"Saya penuh kasih sayang, saya senang disayangi, dan tentunya saya menyayangi Allah tercinta. Jadi, tidak, saya tidak berniat menjadi kontroversial," kata amina.
"Namun, saya memahami bahwa aspek-aspek tertentu [seperti] kesejahteraan manusia harga diri, keadilan, rasa hormat, saling timbal balik, adalah hal-hal tanpa syarat.

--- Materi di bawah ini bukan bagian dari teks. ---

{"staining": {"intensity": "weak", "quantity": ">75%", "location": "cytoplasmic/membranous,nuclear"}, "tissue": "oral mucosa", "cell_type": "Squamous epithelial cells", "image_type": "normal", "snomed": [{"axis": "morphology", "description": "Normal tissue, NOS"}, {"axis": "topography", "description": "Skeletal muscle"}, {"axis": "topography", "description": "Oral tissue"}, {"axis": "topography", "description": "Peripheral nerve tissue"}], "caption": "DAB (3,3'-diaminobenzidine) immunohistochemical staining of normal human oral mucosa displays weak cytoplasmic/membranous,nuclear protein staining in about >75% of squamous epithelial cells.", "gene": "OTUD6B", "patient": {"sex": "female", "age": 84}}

Jika Anda memberikan syarat pada wanita atau non-biner untuk mendapatkan keutuhan diri sebagai manusia, saya cenderung teguh pada pendirian saya sebagai oposisi akan hal itu," jelas ia.
Meski motivasi amina di balik penulisan Quran and Woman sarat akan nilai kesetaraan gender, ia mengaku kala itu tidak memandang dirinya sebagai seorang feminis.

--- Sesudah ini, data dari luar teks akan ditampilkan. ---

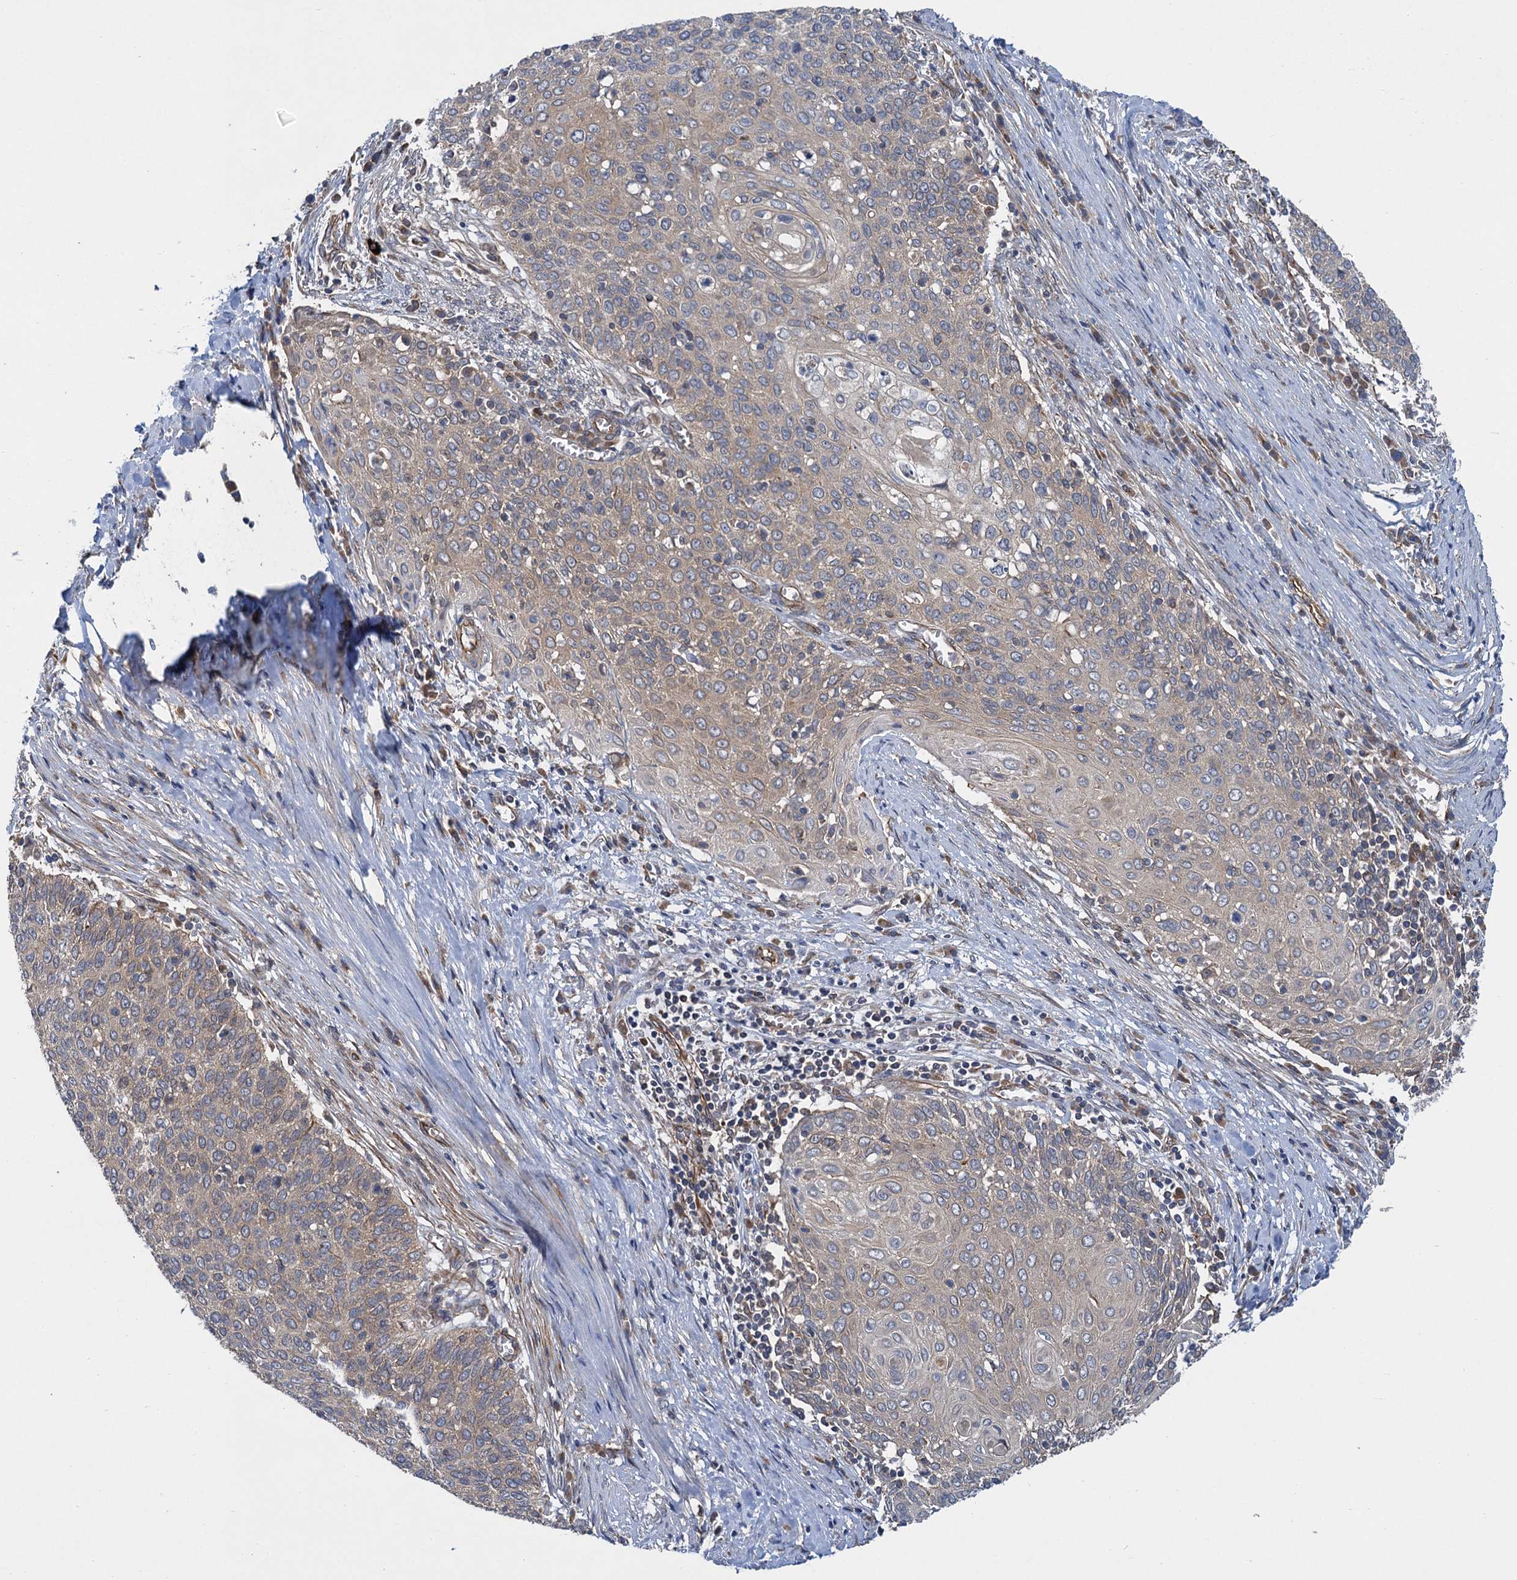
{"staining": {"intensity": "weak", "quantity": "25%-75%", "location": "cytoplasmic/membranous"}, "tissue": "cervical cancer", "cell_type": "Tumor cells", "image_type": "cancer", "snomed": [{"axis": "morphology", "description": "Squamous cell carcinoma, NOS"}, {"axis": "topography", "description": "Cervix"}], "caption": "IHC (DAB (3,3'-diaminobenzidine)) staining of human squamous cell carcinoma (cervical) shows weak cytoplasmic/membranous protein staining in about 25%-75% of tumor cells.", "gene": "PJA2", "patient": {"sex": "female", "age": 39}}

Dia bahkan cenderung menolak label tersebut.
Begitu pun ketika ia memimpin ibadah shalat Jumat.
"Saya merasa tidak memerlukan hal lain selain Islam dan terus berkembang, belajar, dan memeluk Islam," kata amina.

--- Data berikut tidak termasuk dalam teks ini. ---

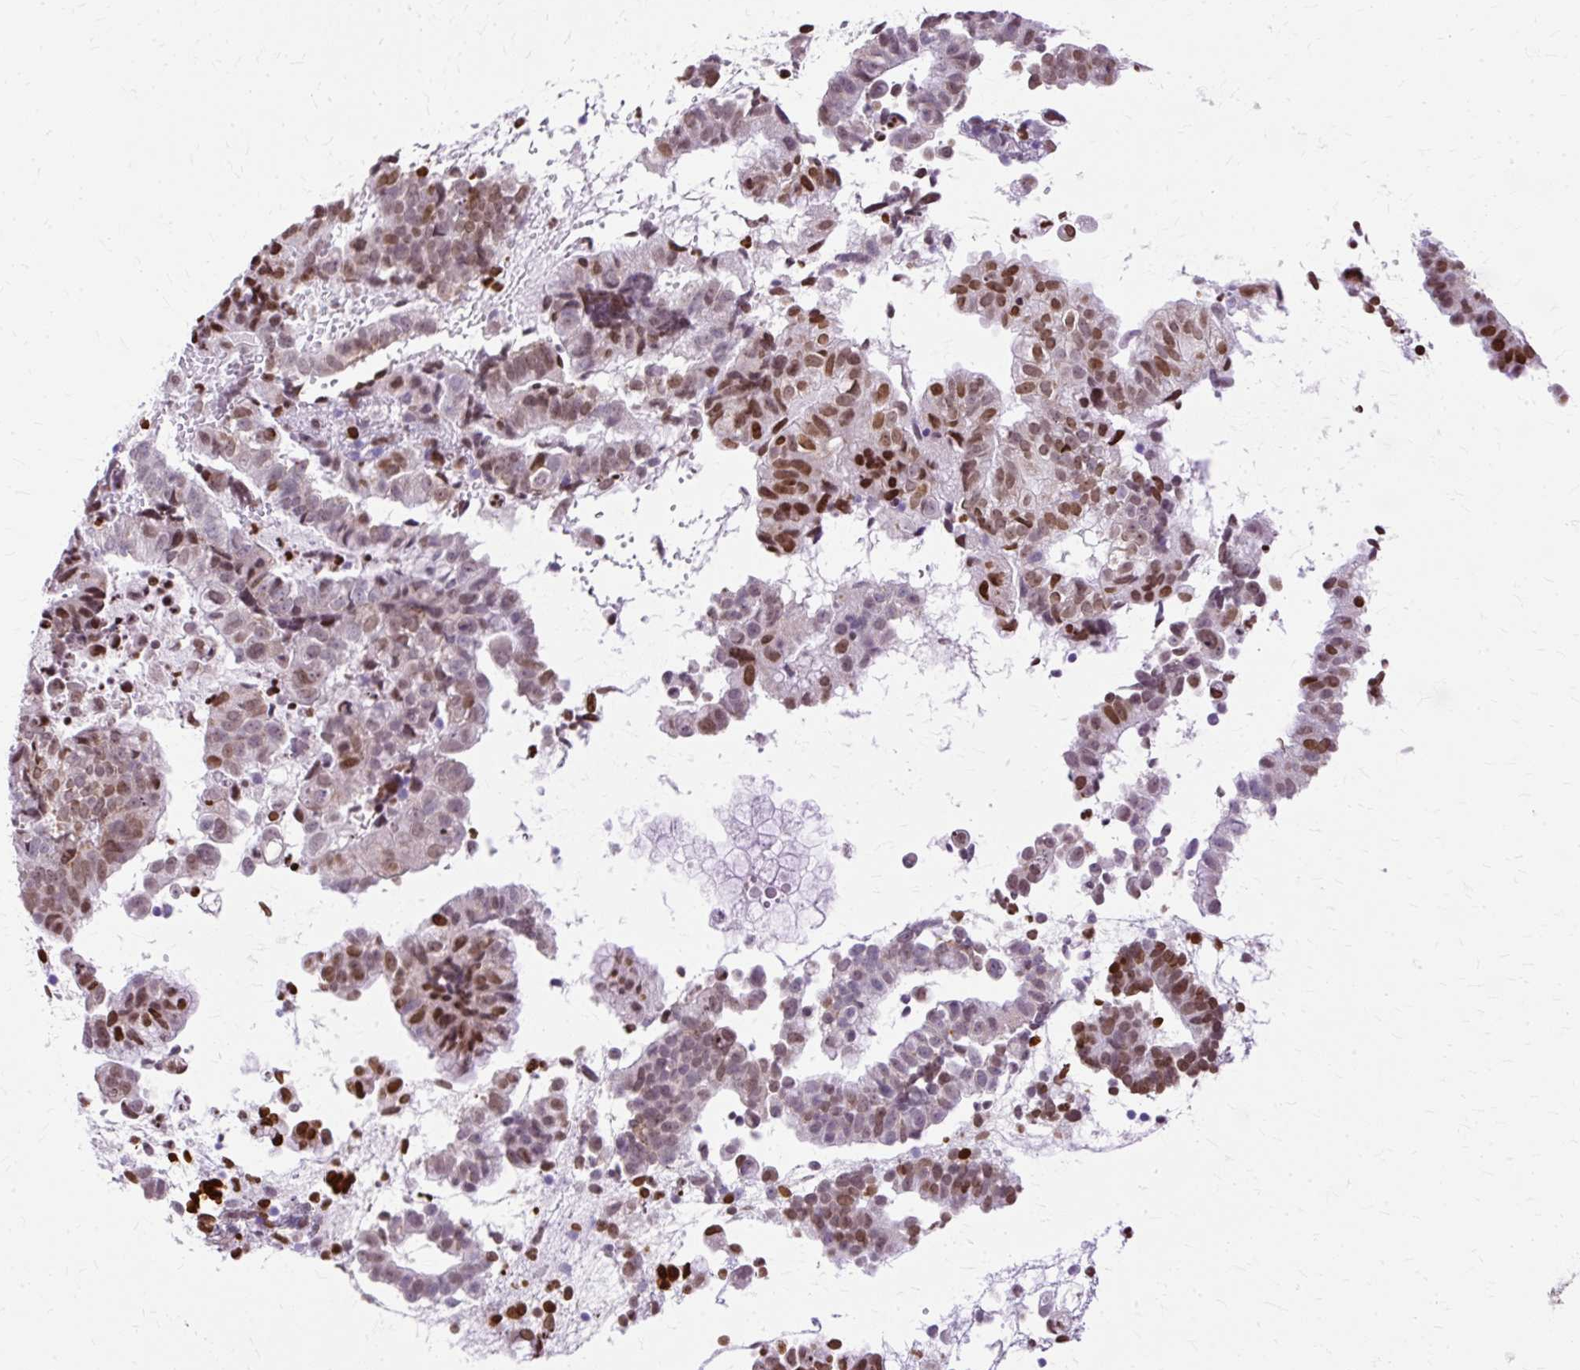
{"staining": {"intensity": "moderate", "quantity": "25%-75%", "location": "nuclear"}, "tissue": "endometrial cancer", "cell_type": "Tumor cells", "image_type": "cancer", "snomed": [{"axis": "morphology", "description": "Adenocarcinoma, NOS"}, {"axis": "topography", "description": "Endometrium"}], "caption": "There is medium levels of moderate nuclear expression in tumor cells of endometrial cancer, as demonstrated by immunohistochemical staining (brown color).", "gene": "TMEM184C", "patient": {"sex": "female", "age": 76}}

Ia baru menyambut istilah feminis pada 2009, dalam sebuah peluncuran pergerakan global Muslim untuk kesetaraan dan keadilan bernama Musawah.
Di dunia akademis, amina wadud mendapatkan gelar Professor Emeritus Ilmu Islam dari Virginia Commonwealth University di mana ia mengajar sejak tahun 1992.
Meski telah pensiun 16 tahun lalu, amina kini mengajar sebagai profesor tamu di beberapa universitas di Indonesia, termasuk Universitas Gajah Mada dan Universitas Islam Negeri (UIN) Sunan Kalijaga Yogyakarta.
Terlepas dari kegiatan mengajar, amina mengaku menikmati tinggal di Indonesia dan memutuskan untuk menetap di Yogyakarta.
"Saya cinta Indonesia, ini negara favorit saya," kata amina.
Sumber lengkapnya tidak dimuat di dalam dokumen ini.